# [SOLVED] sony vegas no audio from video clip?



## avernus (Aug 19, 2008)

Hi

Im having this problem where when i import a video file, there will be no audio, and i know it can be imported in because ive imported it in before, but now when i go back to my old projects the audio thats with the video says media offline, i can import mp3 files normally and when i open my file in gspot it says codec(s) installed,

Ive installed:
CCCP, 
ffdshow,
lame acm mp3,
morgan M-JPEG and
xvid codecs,

Im on windows 7 and ive tried vegas 7 and 8 and still no audio shows up when I import my videos, its nt windows 7 either cause when the rc was released i installed vegas and the audio shows up normally, and everything was fine, does anyone know whats wrong? can someone help me with this problem please?

Thanks


----------



## blah789 (Aug 25, 2008)

*Re: sony vegas no audio from video clip?*

Beware of gspot reporting "codec installed". I think that's one of the program's achille's heels.
If I recall from the demo version of Vegas, it had a folder with a lot of plugins, so that led me to conclude Vegas is highly dependent upon plug-ins to decode anything.
What format audio are you working with?


----------



## avernus (Aug 19, 2008)

*Re: sony vegas no audio from video clip?*



blah789 said:


> Beware of gspot reporting "codec installed". I think that's one of the program's achille's heels.
> If I recall from the demo version of Vegas, it had a folder with a lot of plugins, so that led me to conclude Vegas is highly dependent upon plug-ins to decode anything.
> What format audio are you working with?


the format is mp3, it always used to work before but now for some reason it just isnt working, i can import a mp3 file but it just doesnt import when its with video


----------



## blah789 (Aug 25, 2008)

*Re: sony vegas no audio from video clip?*

I don't have Vegas, so I'm just throwing out ideas.
Does Vegas say anything about the file? Like is there a properties page you can look up to see the file's properties?
What does gspot say about number of channels and bitrate? (just a wild guess - maybe bitrate is higher than plugin can import?)


----------



## avernus (Aug 19, 2008)

*Re: sony vegas no audio from video clip?*



blah789 said:


> I don't have Vegas, so I'm just throwing out ideas.
> Does Vegas say anything about the file? Like is there a properties page you can look up to see the file's properties?
> What does gspot say about number of channels and bitrate? (just a wild guess - maybe bitrate is higher than plugin can import?)

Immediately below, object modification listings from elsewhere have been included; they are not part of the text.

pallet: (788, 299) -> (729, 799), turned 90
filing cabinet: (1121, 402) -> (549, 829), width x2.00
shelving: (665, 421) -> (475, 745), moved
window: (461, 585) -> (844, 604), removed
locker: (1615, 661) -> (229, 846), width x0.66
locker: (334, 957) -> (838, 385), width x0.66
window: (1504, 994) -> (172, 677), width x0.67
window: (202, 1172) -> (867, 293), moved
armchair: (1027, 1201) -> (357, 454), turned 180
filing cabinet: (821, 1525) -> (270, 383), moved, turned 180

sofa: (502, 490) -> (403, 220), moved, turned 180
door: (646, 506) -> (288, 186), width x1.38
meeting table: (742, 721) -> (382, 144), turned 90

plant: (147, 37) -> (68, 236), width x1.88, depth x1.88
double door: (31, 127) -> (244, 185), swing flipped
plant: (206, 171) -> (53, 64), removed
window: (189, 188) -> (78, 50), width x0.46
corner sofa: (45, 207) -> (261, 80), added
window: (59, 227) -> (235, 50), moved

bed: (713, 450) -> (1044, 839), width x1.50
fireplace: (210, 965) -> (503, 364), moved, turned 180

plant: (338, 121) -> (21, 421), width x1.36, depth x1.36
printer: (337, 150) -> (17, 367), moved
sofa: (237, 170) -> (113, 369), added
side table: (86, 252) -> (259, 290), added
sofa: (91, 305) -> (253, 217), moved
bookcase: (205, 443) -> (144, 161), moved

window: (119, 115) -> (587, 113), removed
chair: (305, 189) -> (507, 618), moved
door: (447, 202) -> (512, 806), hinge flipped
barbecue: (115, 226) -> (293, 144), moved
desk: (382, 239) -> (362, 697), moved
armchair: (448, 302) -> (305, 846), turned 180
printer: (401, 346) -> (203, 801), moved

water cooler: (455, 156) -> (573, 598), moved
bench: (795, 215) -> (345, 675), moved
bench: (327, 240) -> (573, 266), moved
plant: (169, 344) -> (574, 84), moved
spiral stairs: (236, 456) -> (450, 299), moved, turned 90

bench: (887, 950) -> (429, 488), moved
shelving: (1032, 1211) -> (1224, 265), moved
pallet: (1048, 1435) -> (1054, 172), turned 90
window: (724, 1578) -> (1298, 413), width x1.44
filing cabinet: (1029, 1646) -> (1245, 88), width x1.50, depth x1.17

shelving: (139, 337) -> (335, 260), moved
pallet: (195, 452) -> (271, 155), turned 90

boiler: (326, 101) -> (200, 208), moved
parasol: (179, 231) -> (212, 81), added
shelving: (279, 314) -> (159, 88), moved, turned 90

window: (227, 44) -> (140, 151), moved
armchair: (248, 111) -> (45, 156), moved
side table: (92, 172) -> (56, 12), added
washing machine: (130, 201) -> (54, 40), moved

yea i can right click the file and click on properties, it says attributes: (stream offline) in one of the tabs, the next 1 says

General
Name: ... 
Folder: ...
Type: ...
Size: ...
Created: ...
Modified: ...
Accessed: ...
Attributes: Archive

Streams
Video: 00:19:25.289, 23.976 fps, 512x384x24, ffdshow Video Codec

Summary
Software: Nandub v1.0rc2

ACID information
ACID chunk: no
Stretch chunk: no
Stretch list: no
Stretch info2: no
Beat markers: no
Detected beats: no

Other metadata
Regions/markers: no
Command markers: no

Media manager
Media tags: no

Plug-In
Name: aviplug.dll
Folder: E:\Program Files\Sony\Vegas Pro 8.0\FileIO Plug-Ins\aviplug
Format: Video for Windows
Version: Version 1.2 (Build 8505)
Company: Sony Creative Software Inc.

and on gspot under audio it says:
Codec: 0x0055 MPEG-1 Layer 3 CBR
info: 44100Hz 112 kb/s tot , Stereo


----------



## avernus (Aug 19, 2008)

*Re: sony vegas no audio from video clip?*

i also get this error now when opening the file, 
Warning: An error occurred during the current operation

An error occurred when loading a plug-in or specific plug-ins. The plugins specified are not installed on this system.

then theres a huge list like this

fab2bbf2-e201-422e-97d3-b3c2317f8c54 - Transition
748dc0fe-a141-410c-934b-3ad08bcc31f5 - Transition
...
...
...
..
.


----------



## blah789 (Aug 25, 2008)

*Re: sony vegas no audio from video clip?*

One last test: open the file in virtualdub and see if it produces a vbr warning.

if you're getting all those errors, when you weren't getting them before, perhaps you have a corrupted installation of vegas (again this is just a guess, but the error message does seem to indicate plugins are missing - see if there's anything in the list about mp3 audio or audio in avi). you could try uninstalling, rebooting, and installing again. no guarantee it'll work, but it's something to try.

beyond that i'm stumped.


----------



## avernus (Aug 19, 2008)

*Re: sony vegas no audio from video clip?*



blah789 said:


> One last test: open the file in virtualdub and see if it produces a vbr warning.
> 
> if you're getting all those errors, when you weren't getting them before, perhaps you have a corrupted installation of vegas (again this is just a guess, but the error message does seem to indicate plugins are missing - see if there's anything in the list about mp3 audio or audio in avi). you could try uninstalling, rebooting, and installing again. no guarantee it'll work, but it's something to try.
> 
> beyond that i'm stumped.


no problems with virtualdub

i just reinstalled my windows, ill see if it works properly nw after i install vegas again


----------



## avernus (Aug 19, 2008)

*Re: sony vegas no audio from video clip?*

its working properly nw after reinstall of windows, thanks for ur help


----------